Bailee, your are in Florida which is just 45 minutes plane ride from me. Did you get the hurricane last night like us? The streets are completely flooded no work for some and two of our banks got struck by lightening, one burn down and the other flooded out. My yard, is under 7 inches of water and my neighbour house is flooded. Trust me I know you guys can have it bad and like you I am soooooo not looking forward to this season last season was so bad cars were buried under sand swept in from the beaches. I went to the store last night around 9.30pm and the streets looks like the sea was on it that was how flooded the place was, with lightening dancing all over the place, I thought we were at the end of the world. If last night was any indication of what is going to happen for the next 6 months, I might as well pack up because I don't think our roof and some area of the house is going to withstand it even with repairs. FX that both you and I don't experience any major damage this year.
I am a bit down in the dumps today and never like to be in that place because it take a real toll on me. I would start popping pills and drink to sleep etc. Fertility Friend remove my ovulation line and CTP and MMC all have not indicated that I ovulate so far. My temp is all over the place some times its high other low, symptoms are good some time and the others I am like what the heck is happening. I hate to admit it but I am starting to wonder if it is all worth it and just maybe its not to be. I think I have been trying longer that any of you ladies here and if it has not happen then it wont. Maybe God don't see me as a mother because he thinks I might just make a mess of it or not worthy enough to have a bloodline.
Yes I thought of adoption but its not the same, later those kids want to know their real parents and that would be heart breaking for me. I have two that I currently support but they lived with their parents. I just want my own to hold and see my small teeth, round face and full eyes in or my long limbs on, something, anything of mine....

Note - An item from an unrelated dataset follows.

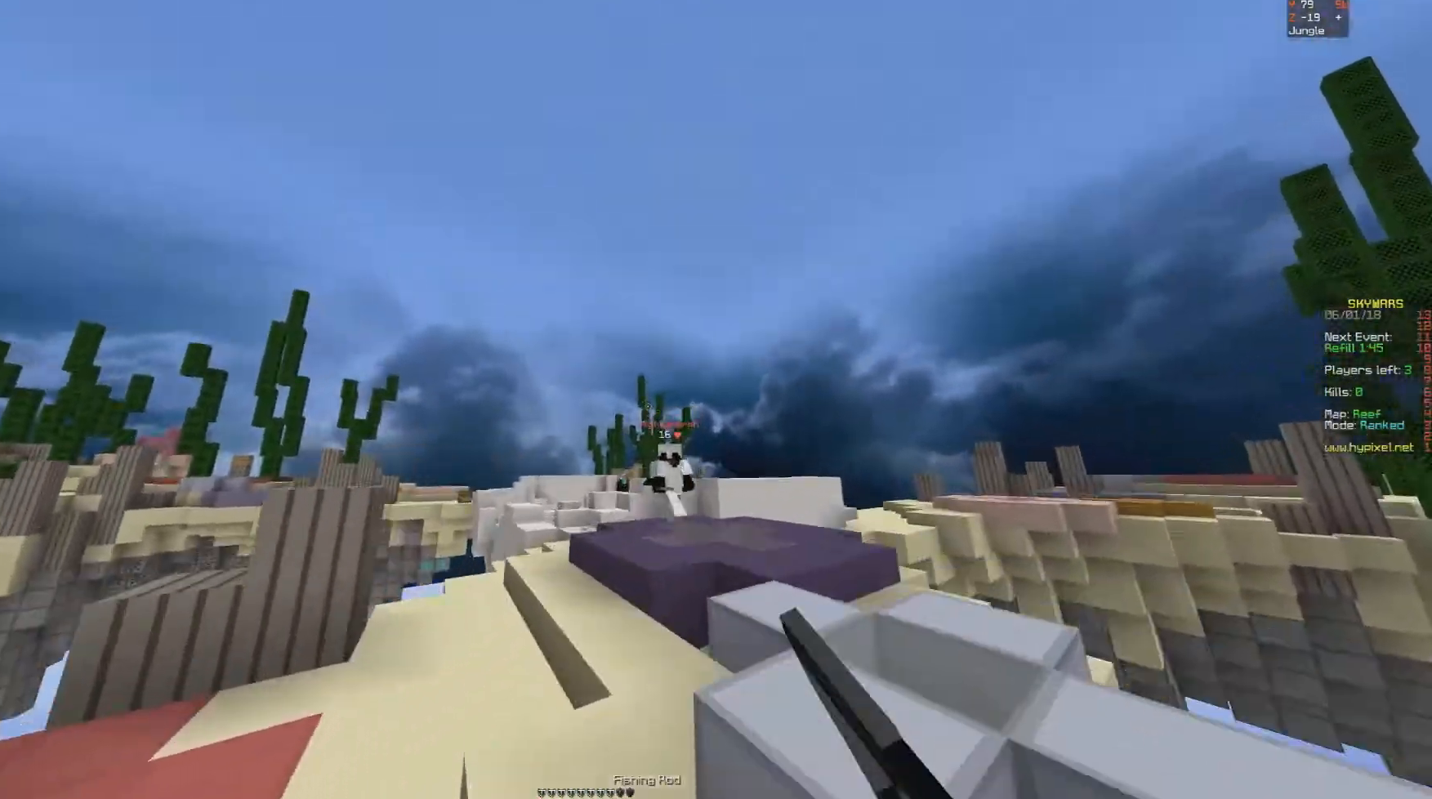
{"keys": ["w"], "mouse": [], "events": [[150, "mouse_left", "down"], [200, "mouse_left", "up"], [400, "d", "up"], [400, "mouse_left", "down"], [450, "mouse_left", "up"]]}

I guess its just life and maybe I am to go it alone. Some of us were not meant to be and that is me. I will continue to support you ladies until AF comes and then I will take it from there.
Myshel, I don't think my ex and I will ever cross path again in that manner. I am the kind of person when I am finish, I am finish I don't even want to talk, see you or breath the same air as you. We pass each other on the streets or ended up in the same bank but I refuse to speak to him. Further he has moved on, gotten married to one of his native women a Greek like himself and I am here moving on with my life. Why he enters into my dreams for these past few weeks I have no idea, the one connection we had died.
Hello ladies and forgive me for raving on and on its just one of those weeks. Maybe I should not have gone to Eleuthera.